* **Exercise**
Write out exactly the lines from the one containing "494 162 37438" through the last line of the records below, including both.

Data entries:
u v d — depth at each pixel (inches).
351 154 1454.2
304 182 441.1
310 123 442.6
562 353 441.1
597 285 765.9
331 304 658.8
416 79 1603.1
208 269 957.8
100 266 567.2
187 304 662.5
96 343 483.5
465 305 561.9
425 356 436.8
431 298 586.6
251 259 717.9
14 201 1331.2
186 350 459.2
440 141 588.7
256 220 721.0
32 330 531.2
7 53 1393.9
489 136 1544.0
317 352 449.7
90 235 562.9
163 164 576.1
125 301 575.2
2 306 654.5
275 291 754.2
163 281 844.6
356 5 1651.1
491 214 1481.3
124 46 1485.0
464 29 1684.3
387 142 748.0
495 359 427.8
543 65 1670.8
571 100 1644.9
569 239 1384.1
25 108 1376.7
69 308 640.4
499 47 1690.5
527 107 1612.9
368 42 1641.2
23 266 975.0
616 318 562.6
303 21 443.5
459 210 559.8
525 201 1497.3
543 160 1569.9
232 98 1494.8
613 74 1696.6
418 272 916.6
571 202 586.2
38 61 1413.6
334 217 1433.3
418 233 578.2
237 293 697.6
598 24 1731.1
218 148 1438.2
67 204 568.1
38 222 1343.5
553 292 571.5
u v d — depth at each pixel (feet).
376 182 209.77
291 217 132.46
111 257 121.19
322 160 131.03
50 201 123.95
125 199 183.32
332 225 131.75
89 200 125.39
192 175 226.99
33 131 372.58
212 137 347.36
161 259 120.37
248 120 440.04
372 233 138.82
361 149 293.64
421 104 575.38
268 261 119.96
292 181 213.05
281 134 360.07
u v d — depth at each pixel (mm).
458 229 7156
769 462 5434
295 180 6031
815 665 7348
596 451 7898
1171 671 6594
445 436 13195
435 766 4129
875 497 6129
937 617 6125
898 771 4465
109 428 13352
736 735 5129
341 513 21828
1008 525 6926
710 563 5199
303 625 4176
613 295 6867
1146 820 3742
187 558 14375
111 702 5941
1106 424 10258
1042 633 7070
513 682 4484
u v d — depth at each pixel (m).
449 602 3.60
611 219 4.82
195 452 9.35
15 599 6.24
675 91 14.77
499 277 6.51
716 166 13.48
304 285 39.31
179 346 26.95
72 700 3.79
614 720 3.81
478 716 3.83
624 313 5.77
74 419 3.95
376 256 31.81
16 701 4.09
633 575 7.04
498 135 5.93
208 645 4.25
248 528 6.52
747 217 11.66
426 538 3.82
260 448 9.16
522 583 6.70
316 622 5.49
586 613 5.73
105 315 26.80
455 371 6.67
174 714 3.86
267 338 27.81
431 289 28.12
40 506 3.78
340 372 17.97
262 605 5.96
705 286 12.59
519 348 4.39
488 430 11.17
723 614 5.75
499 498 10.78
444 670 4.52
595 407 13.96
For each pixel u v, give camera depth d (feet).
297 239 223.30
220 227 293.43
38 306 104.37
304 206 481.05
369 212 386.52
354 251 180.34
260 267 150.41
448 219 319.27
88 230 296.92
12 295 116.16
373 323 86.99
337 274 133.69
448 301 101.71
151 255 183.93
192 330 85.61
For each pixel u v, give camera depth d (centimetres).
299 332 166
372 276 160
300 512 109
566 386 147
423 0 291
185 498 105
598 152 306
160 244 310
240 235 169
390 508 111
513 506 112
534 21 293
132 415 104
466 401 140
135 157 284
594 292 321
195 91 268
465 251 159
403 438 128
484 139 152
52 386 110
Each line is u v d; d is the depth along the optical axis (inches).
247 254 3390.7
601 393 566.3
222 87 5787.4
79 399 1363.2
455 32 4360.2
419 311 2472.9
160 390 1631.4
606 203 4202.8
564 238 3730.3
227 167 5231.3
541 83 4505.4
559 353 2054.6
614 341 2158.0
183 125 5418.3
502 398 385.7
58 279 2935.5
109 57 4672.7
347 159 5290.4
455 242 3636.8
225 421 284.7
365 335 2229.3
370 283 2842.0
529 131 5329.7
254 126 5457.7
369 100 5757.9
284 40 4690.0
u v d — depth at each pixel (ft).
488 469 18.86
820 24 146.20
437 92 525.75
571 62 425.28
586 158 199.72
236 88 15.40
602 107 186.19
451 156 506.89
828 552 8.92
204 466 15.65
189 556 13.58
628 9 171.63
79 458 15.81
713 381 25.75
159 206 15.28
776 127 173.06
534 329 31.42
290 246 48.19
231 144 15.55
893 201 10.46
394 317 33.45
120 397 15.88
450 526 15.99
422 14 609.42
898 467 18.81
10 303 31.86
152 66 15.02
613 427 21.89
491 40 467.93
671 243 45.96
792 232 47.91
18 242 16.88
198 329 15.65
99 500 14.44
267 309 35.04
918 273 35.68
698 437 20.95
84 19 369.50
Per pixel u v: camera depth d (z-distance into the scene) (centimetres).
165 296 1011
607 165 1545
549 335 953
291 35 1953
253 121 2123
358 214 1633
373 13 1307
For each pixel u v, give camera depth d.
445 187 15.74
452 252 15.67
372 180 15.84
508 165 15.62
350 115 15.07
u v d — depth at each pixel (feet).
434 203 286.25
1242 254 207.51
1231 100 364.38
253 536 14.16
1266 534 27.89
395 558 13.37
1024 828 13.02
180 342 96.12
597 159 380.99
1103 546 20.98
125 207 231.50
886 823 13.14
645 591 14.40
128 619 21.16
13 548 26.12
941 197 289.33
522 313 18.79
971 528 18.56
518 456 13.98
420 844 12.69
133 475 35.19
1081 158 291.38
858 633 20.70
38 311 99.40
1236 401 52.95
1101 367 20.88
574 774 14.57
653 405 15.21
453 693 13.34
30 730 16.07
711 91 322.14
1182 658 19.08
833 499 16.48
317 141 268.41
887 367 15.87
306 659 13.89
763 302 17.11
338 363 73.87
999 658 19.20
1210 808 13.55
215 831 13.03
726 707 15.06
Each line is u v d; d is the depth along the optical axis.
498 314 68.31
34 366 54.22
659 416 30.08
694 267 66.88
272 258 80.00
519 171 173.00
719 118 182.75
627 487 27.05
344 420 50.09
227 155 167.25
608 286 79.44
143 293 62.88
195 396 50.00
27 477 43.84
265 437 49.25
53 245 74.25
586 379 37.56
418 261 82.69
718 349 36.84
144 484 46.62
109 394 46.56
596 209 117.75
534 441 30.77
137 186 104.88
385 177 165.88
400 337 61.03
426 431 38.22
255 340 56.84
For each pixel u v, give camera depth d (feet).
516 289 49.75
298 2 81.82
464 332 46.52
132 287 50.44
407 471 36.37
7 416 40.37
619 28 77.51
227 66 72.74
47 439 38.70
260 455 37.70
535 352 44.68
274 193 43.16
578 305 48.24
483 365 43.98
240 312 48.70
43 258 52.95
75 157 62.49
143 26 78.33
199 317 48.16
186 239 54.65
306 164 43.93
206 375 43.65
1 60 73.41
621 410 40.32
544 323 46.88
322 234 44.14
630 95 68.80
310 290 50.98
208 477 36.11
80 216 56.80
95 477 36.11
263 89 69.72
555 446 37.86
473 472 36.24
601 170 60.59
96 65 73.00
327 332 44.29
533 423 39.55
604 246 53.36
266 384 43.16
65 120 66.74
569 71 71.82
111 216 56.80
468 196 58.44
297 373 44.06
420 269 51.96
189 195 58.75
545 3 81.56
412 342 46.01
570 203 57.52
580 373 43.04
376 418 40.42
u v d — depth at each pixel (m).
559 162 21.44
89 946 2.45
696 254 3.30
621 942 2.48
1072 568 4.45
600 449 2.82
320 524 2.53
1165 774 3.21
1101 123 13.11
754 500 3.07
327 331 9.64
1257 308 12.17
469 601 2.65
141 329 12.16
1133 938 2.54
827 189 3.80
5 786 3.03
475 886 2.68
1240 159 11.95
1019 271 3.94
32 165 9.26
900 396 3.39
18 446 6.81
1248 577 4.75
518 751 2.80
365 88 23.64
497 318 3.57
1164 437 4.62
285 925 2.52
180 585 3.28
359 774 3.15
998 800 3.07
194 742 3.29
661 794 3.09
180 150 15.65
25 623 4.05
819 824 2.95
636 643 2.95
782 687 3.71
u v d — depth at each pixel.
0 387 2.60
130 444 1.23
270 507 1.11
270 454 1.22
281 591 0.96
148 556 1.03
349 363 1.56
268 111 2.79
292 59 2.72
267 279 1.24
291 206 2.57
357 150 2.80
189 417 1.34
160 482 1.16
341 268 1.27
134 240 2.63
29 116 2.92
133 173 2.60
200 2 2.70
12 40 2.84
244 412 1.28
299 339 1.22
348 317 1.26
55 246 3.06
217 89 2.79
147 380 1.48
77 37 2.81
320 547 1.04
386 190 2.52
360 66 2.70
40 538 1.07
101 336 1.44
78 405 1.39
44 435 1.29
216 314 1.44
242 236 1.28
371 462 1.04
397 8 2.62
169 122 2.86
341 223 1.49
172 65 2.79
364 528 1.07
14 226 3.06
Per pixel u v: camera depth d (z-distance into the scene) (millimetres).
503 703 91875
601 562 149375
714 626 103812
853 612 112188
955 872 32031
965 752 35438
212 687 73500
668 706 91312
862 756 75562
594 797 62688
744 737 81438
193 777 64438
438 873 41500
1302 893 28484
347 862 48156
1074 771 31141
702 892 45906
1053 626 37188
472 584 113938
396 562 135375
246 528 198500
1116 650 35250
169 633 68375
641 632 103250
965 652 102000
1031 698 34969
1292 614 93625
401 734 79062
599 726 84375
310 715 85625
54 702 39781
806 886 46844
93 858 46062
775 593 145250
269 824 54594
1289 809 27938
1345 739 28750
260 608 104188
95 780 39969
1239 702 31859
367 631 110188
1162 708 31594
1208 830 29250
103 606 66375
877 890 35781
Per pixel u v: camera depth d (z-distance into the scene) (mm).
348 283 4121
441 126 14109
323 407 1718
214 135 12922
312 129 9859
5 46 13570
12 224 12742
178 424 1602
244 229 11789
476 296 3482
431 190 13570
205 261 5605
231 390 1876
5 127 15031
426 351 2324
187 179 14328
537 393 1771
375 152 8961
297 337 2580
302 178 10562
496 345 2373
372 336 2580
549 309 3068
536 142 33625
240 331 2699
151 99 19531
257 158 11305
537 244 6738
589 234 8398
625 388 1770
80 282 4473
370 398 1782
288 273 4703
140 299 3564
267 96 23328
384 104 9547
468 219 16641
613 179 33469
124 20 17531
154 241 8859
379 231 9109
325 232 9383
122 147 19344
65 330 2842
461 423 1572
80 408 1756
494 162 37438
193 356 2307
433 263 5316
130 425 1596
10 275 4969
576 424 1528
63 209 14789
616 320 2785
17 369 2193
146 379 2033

* **Answer to the problem**
494 162 37438
193 356 2307
433 263 5316
130 425 1596
10 275 4969
576 424 1528
63 209 14789
616 320 2785
17 369 2193
146 379 2033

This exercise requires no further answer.